Written task ::
Retype each record below word for word, pictures excluded.

Dataset extract ::
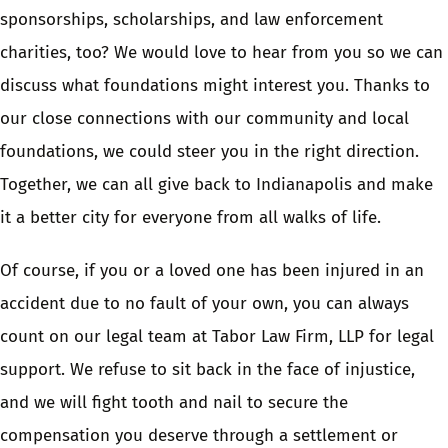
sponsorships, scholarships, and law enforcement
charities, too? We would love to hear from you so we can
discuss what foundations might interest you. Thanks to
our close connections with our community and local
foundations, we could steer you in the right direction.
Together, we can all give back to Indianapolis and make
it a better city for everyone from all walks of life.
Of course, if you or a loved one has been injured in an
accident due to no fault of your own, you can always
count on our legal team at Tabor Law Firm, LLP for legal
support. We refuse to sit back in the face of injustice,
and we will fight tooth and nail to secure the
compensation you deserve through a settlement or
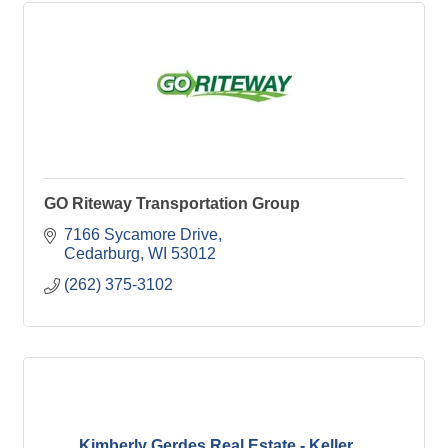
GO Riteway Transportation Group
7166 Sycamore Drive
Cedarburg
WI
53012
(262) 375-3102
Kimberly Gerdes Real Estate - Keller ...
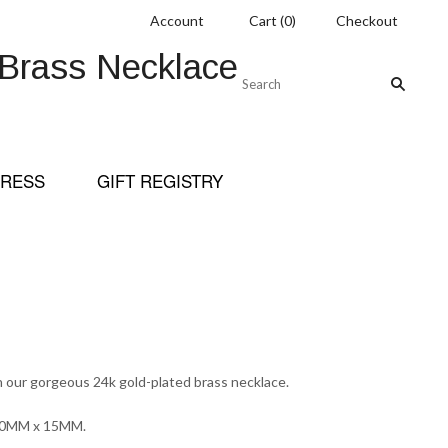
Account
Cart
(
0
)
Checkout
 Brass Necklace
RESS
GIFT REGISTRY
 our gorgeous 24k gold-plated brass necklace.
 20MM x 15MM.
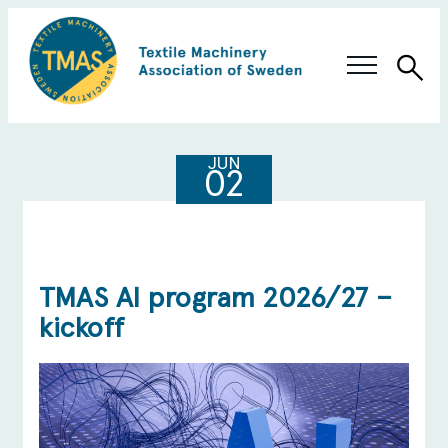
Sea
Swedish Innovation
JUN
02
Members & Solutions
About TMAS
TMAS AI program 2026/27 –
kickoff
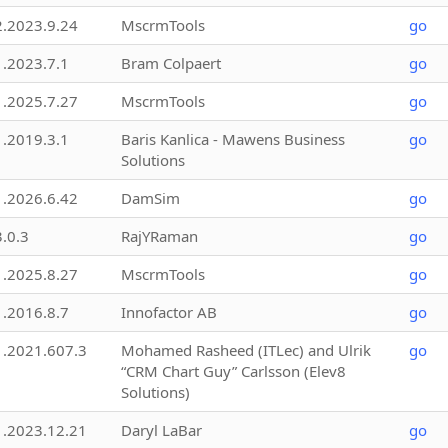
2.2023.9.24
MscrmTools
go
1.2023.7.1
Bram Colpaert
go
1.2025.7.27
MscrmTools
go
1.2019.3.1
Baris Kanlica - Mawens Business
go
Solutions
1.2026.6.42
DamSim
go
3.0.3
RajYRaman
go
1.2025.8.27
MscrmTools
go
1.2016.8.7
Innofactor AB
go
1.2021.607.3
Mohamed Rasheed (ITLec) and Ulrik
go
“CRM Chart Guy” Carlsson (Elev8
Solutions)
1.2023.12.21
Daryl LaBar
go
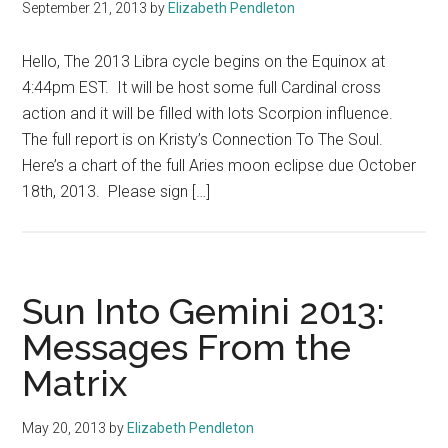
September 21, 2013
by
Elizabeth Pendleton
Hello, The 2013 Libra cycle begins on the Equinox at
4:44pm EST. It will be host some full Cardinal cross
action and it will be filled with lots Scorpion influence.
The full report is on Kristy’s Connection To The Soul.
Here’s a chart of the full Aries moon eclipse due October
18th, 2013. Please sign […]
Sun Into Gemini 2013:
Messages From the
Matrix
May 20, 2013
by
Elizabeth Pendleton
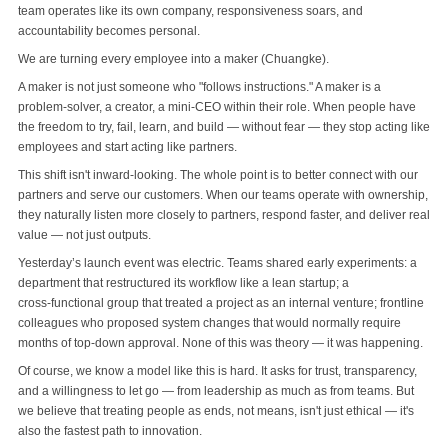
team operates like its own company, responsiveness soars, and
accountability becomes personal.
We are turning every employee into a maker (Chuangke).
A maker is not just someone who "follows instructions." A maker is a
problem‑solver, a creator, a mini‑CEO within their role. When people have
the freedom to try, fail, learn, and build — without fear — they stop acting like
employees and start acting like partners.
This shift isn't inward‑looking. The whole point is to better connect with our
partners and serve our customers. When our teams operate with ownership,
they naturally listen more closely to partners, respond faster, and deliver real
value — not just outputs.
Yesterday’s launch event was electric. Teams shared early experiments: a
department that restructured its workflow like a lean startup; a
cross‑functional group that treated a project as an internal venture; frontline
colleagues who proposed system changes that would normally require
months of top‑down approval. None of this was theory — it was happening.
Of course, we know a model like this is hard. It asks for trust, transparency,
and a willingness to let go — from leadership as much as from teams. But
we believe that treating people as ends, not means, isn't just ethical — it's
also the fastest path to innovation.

Task response ::
sponsorships, scholarships, and law enforcement
charities, too? We would love to hear from you so we can
discuss what foundations might interest you. Thanks to
our close connections with our community and local
foundations, we could steer you in the right direction.
Together, we can all give back to Indianapolis and make
it a better city for everyone from all walks of life.
Of course, if you or a loved one has been injured in an
accident due to no fault of your own, you can always
count on our legal team at Tabor Law Firm, LLP for legal
support. We refuse to sit back in the face of injustice,
and we will fight tooth and nail to secure the
compensation you deserve through a settlement or
GO Riteway Transportation Group
7166 Sycamore Drive
Cedarburg
WI
53012
(262) 375-3102
Kimberly Gerdes Real Estate - Keller ...
Account
Cart
(
0
)
Checkout
 Brass Necklace
RESS
GIFT REGISTRY
 our gorgeous 24k gold-plated brass necklace.
 20MM x 15MM.
Sea
Swedish Innovation
JUN
02
Members & Solutions
About TMAS
TMAS AI program 2026/27 –
kickoff
2.2023.9.24
MscrmTools
go
1.2023.7.1
Bram Colpaert
go
1.2025.7.27
MscrmTools
go
1.2019.3.1
Baris Kanlica - Mawens Business
go
Solutions
1.2026.6.42
DamSim
go
3.0.3
RajYRaman
go
1.2025.8.27
MscrmTools
go
1.2016.8.7
Innofactor AB
go
1.2021.607.3
Mohamed Rasheed (ITLec) and Ulrik
go
“CRM Chart Guy” Carlsson (Elev8
Solutions)
1.2023.12.21
Daryl LaBar
go
September 21, 2013
by
Elizabeth Pendleton
Hello, The 2013 Libra cycle begins on the Equinox at
4:44pm EST. It will be host some full Cardinal cross
action and it will be filled with lots Scorpion influence.
The full report is on Kristy’s Connection To The Soul.
Here’s a chart of the full Aries moon eclipse due October
18th, 2013. Please sign […]
Sun Into Gemini 2013:
Messages From the
Matrix
May 20, 2013
by
Elizabeth Pendleton
team operates like its own company, responsiveness soars, and
accountability becomes personal.
We are turning every employee into a maker (Chuangke).
A maker is not just someone who "follows instructions." A maker is a
problem‑solver, a creator, a mini‑CEO within their role. When people have
the freedom to try, fail, learn, and build — without fear — they stop acting like
employees and start acting like partners.
This shift isn't inward‑looking. The whole point is to better connect with our
partners and serve our customers. When our teams operate with ownership,
they naturally listen more closely to partners, respond faster, and deliver real
value — not just outputs.
Yesterday’s launch event was electric. Teams shared early experiments: a
department that restructured its workflow like a lean startup; a
cross‑functional group that treated a project as an internal venture; frontline
colleagues who proposed system changes that would normally require
months of top‑down approval. None of this was theory — it was happening.
Of course, we know a model like this is hard. It asks for trust, transparency,
and a willingness to let go — from leadership as much as from teams. But
we believe that treating people as ends, not means, isn't just ethical — it's
also the fastest path to innovation.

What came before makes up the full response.